My father also thinks the neighbors would take offense to me essentially kidnapping these communally owned cats. I think this is possible. People here don’t really “get” indoor cats, they also perceive the whole “buying food just for them” thing to be bizarre white people stuff. But they do like the cats enough to feed them every single day, even if it is rice and beans. The neighbors are particularly fond of the kittens. I think, should I choose to leave, I would have to talk to them to get their blessing to take them with me. I know a woman, a family friend, who might even be amenable to adopting the kittens, and I know she’d take very good care of them. I think this would make it so I could keep Butterscotch, and know that the kittens are safe and indoors.

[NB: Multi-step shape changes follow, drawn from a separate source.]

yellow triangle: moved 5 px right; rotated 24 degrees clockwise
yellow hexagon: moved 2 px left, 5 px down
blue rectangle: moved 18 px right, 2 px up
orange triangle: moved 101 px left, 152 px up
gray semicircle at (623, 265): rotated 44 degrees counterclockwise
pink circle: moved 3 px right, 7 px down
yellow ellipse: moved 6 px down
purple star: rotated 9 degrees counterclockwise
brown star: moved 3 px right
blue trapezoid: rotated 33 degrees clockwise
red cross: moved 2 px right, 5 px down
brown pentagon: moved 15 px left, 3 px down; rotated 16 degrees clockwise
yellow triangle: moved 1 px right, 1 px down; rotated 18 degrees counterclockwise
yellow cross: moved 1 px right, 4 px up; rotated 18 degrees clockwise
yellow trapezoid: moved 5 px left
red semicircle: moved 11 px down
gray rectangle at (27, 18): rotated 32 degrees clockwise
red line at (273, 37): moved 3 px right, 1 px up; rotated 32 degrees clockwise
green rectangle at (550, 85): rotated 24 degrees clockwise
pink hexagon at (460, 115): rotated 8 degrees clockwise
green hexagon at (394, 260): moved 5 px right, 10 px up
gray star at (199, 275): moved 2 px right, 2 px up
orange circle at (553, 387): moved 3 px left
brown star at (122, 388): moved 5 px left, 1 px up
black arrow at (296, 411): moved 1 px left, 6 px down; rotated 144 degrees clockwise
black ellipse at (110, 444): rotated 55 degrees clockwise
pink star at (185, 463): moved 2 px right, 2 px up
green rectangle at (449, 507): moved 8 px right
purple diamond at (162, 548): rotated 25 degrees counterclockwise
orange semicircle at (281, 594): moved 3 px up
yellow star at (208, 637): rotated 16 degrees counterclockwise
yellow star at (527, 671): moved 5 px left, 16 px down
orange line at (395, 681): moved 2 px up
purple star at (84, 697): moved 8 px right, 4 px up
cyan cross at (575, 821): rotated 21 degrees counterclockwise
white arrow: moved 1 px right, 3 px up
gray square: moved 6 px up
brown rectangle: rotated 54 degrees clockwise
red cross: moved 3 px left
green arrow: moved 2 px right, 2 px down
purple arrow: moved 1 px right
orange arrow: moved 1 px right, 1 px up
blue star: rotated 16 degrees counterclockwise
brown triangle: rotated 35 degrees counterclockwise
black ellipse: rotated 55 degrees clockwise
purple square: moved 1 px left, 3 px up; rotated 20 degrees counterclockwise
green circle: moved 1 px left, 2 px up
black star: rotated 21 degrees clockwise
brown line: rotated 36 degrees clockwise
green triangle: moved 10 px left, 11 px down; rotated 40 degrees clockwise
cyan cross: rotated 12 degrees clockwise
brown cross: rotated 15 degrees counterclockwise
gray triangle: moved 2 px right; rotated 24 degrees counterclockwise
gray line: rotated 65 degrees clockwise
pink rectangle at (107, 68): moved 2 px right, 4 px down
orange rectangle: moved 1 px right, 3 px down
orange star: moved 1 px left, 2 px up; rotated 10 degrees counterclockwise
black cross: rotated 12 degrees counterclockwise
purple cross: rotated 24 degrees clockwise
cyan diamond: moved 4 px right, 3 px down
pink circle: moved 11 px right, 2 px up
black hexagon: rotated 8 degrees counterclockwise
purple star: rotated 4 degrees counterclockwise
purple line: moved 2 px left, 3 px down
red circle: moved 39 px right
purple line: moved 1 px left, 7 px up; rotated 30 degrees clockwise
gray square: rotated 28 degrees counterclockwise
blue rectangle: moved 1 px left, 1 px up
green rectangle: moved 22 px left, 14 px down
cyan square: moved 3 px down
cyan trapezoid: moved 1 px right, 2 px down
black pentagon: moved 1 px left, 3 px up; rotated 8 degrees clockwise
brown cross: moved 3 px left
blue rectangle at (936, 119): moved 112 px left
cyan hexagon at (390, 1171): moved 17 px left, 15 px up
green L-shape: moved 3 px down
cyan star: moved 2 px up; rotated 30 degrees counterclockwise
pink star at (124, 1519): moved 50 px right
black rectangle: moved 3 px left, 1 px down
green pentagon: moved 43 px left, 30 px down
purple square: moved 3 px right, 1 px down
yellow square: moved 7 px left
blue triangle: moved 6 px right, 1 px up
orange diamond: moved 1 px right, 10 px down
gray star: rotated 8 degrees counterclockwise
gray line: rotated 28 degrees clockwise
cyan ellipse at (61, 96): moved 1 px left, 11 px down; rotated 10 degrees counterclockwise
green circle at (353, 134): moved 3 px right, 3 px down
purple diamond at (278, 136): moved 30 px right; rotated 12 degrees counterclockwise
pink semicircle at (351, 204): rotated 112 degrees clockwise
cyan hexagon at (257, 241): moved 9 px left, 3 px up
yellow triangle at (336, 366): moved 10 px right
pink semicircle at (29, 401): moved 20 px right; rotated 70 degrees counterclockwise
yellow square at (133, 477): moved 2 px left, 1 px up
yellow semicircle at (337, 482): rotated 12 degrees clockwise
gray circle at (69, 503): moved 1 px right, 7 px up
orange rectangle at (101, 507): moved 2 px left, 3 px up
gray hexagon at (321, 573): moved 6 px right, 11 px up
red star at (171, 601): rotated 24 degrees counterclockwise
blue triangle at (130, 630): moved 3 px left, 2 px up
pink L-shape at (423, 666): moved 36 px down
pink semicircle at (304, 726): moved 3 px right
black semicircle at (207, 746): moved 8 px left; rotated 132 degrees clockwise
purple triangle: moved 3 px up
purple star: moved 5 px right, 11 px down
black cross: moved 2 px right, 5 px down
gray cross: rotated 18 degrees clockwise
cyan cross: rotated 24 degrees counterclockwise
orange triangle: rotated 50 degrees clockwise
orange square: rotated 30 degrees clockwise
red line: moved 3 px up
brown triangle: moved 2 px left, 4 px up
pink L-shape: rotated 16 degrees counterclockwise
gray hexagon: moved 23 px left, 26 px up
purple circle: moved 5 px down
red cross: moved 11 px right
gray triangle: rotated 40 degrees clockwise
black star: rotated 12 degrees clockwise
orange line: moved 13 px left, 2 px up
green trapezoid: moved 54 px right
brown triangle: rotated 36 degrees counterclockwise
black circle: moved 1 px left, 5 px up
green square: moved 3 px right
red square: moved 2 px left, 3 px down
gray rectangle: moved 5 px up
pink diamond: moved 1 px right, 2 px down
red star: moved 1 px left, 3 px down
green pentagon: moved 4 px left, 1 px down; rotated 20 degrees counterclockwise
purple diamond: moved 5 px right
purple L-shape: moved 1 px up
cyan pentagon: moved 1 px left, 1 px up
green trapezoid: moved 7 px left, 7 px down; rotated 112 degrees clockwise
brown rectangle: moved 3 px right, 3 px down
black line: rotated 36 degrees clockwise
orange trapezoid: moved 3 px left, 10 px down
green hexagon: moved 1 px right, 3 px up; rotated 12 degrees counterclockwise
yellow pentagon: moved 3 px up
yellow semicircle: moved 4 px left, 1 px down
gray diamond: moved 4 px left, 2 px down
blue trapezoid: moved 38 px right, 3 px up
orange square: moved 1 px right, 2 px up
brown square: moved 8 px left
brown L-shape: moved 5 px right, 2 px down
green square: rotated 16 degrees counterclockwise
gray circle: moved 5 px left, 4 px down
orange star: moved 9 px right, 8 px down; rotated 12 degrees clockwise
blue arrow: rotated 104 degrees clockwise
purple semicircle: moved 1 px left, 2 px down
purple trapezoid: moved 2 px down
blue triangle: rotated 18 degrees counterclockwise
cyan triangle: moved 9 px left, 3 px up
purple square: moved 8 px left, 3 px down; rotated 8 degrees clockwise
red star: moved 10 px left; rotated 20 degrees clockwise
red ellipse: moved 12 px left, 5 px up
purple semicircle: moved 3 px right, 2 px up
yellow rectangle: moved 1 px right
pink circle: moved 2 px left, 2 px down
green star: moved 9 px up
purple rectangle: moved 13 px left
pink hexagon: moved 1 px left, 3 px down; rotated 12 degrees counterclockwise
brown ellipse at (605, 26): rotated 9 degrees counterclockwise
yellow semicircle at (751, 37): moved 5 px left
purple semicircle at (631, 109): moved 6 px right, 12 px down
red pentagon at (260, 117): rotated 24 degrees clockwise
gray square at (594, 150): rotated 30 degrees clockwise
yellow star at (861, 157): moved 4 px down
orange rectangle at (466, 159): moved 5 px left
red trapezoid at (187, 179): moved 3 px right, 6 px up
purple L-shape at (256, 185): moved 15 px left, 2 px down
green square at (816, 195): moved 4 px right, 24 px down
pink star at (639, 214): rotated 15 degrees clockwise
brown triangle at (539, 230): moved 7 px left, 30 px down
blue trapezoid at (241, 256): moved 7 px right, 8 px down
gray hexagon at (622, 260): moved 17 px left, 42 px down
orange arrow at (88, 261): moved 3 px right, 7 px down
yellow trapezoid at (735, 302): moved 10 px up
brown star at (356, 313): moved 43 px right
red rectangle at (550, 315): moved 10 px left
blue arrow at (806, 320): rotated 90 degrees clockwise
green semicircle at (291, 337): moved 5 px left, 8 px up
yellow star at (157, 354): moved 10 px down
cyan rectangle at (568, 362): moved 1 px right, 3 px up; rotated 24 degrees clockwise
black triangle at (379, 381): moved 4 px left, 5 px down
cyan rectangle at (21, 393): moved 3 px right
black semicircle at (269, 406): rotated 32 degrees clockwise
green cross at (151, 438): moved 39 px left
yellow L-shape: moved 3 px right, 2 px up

But still, if the neighbors weren’t accepting of me taking the kittens (I doubt they’d care about Butterscotch, public nuisance that he is), I would want to respect that. The neighbors have been exceptionally kind to me–lunch today was a soup they cooked for us for no reason, something they do fairly often. They are constantly bringing us gifts and trinkets, inviting us over, calling us to remind us of things, and waving hello every day. In fact, part of my hesitation to leave is because I have become very attached to the neighbors. Still, perhaps I could just make it a habit to visit my parents twice a year.

My tentative decision right now is to leave and go to grad school and snag some sort of librarianship job, and quietly save up with side freelancing. Depending on how things go, maybe in a few years, I’ll move back here to start the café of my dreams once I have more professional experience and confidence under my belt. There are lot of other elements in this post I haven’t included, but based on all of that, perhaps this is what makes the most sense. I know I’m trying to have it all, but if I play my cards right, maybe I really can have my cake (library job) and eat it too (open a retirement café at 35).

I’m sure this post would be boring to pretty much anyone who isn’t me, but I feel as if something big is about to happen in my life. I need things to change, and I need them to change now. I don’t know why, I don’t know how, but my cat vanishing from my arms has given me an urgency I didn’t know I could summon. Maybe I’m more aware of how fleeting life is, maybe I’m just eager to leave because being here without my cat is too hard, maybe I was subconciously locked in a routine that involved her and now that she’s gone, I can see beyond it, maybe I’m having some sort of episode–but regardless, something’s got to give, and I finally feel ready to grab ahold of it.